(Dataset records)
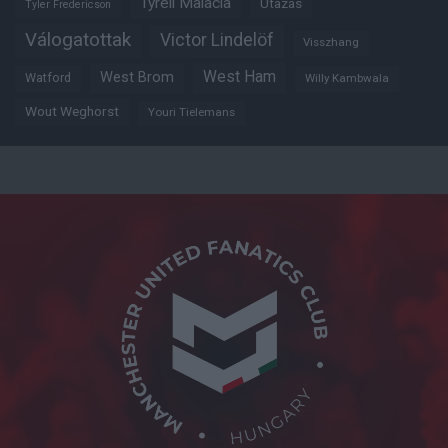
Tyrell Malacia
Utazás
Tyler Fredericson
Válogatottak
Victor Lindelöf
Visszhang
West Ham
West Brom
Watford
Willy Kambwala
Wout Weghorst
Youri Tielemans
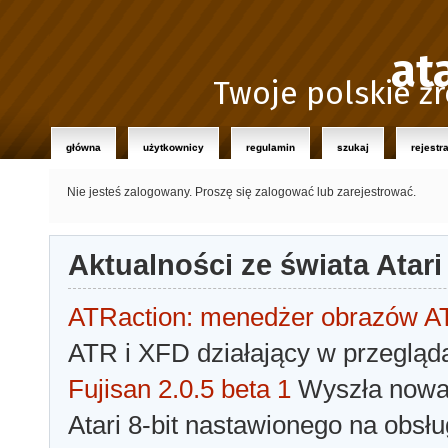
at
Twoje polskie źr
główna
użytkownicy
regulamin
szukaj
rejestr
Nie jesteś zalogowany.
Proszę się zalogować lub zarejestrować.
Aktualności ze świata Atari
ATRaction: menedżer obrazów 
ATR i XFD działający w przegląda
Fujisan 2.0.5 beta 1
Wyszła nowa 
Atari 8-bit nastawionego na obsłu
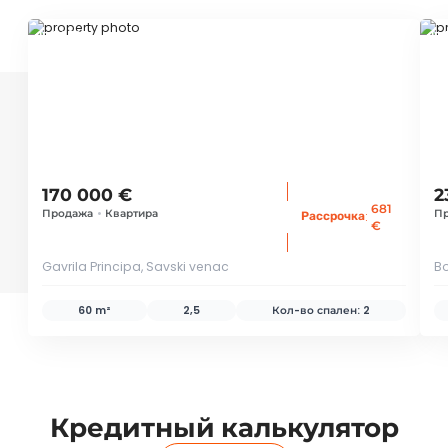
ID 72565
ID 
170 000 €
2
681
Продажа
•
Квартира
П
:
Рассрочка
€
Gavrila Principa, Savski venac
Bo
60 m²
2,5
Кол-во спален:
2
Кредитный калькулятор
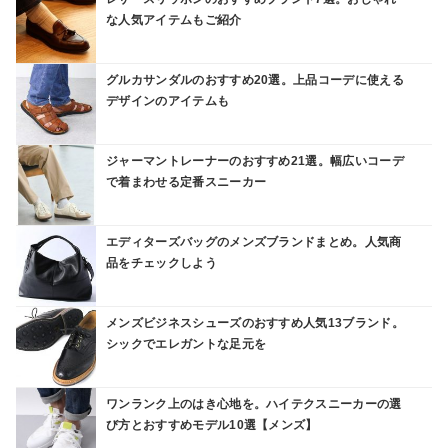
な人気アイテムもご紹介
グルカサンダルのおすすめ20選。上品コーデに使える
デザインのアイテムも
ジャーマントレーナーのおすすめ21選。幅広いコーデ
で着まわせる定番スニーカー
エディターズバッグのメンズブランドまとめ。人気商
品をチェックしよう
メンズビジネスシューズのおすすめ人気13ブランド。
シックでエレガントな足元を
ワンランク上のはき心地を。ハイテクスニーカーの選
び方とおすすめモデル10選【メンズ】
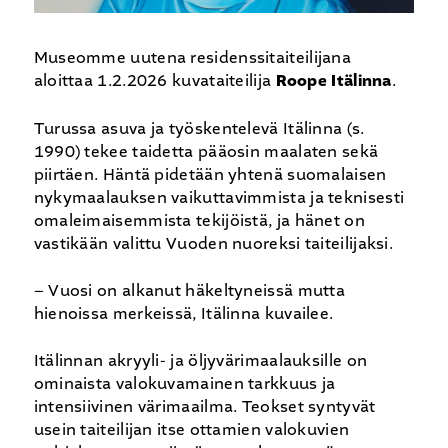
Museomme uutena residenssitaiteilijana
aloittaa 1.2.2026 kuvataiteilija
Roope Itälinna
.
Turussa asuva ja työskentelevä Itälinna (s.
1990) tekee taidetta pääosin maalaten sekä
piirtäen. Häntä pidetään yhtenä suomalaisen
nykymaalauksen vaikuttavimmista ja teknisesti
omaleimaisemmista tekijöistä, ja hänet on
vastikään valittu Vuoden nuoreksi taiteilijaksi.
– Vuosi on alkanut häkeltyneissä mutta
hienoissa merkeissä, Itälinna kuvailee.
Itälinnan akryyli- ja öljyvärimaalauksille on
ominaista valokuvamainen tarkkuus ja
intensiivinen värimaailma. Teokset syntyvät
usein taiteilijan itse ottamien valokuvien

— Work order —
Reproduce every line of text from the dataset records above without any changes, and leave out the pictures.

— Answer below —
Tyrell Malacia
Utazás
Tyler Fredericson
Válogatottak
Victor Lindelöf
Visszhang
West Ham
West Brom
Watford
Willy Kambwala
Wout Weghorst
Youri Tielemans
at
Twoje polskie źr
główna
użytkownicy
regulamin
szukaj
rejestr
Nie jesteś zalogowany.
Proszę się zalogować lub zarejestrować.
Aktualności ze świata Atari
ATRaction: menedżer obrazów 
ATR i XFD działający w przegląda
Fujisan 2.0.5 beta 1
Wyszła nowa 
Atari 8-bit nastawionego na obsłu
ID 72565
ID 
170 000 €
2
681
Продажа
•
Квартира
П
:
Рассрочка
€
Gavrila Principa, Savski venac
Bo
60 m²
2,5
Кол-во спален:
2
Кредитный калькулятор
な人気アイテムもご紹介
グルカサンダルのおすすめ20選。上品コーデに使える
デザインのアイテムも
ジャーマントレーナーのおすすめ21選。幅広いコーデ
で着まわせる定番スニーカー
エディターズバッグのメンズブランドまとめ。人気商
品をチェックしよう
メンズビジネスシューズのおすすめ人気13ブランド。
シックでエレガントな足元を
ワンランク上のはき心地を。ハイテクスニーカーの選
び方とおすすめモデル10選【メンズ】
Museomme uutena residenssitaiteilijana
aloittaa 1.2.2026 kuvataiteilija
Roope Itälinna
.
Turussa asuva ja työskentelevä Itälinna (s.
1990) tekee taidetta pääosin maalaten sekä
piirtäen. Häntä pidetään yhtenä suomalaisen
nykymaalauksen vaikuttavimmista ja teknisesti
omaleimaisemmista tekijöistä, ja hänet on
vastikään valittu Vuoden nuoreksi taiteilijaksi.
– Vuosi on alkanut häkeltyneissä mutta
hienoissa merkeissä, Itälinna kuvailee.
Itälinnan akryyli- ja öljyvärimaalauksille on
ominaista valokuvamainen tarkkuus ja
intensiivinen värimaailma. Teokset syntyvät
usein taiteilijan itse ottamien valokuvien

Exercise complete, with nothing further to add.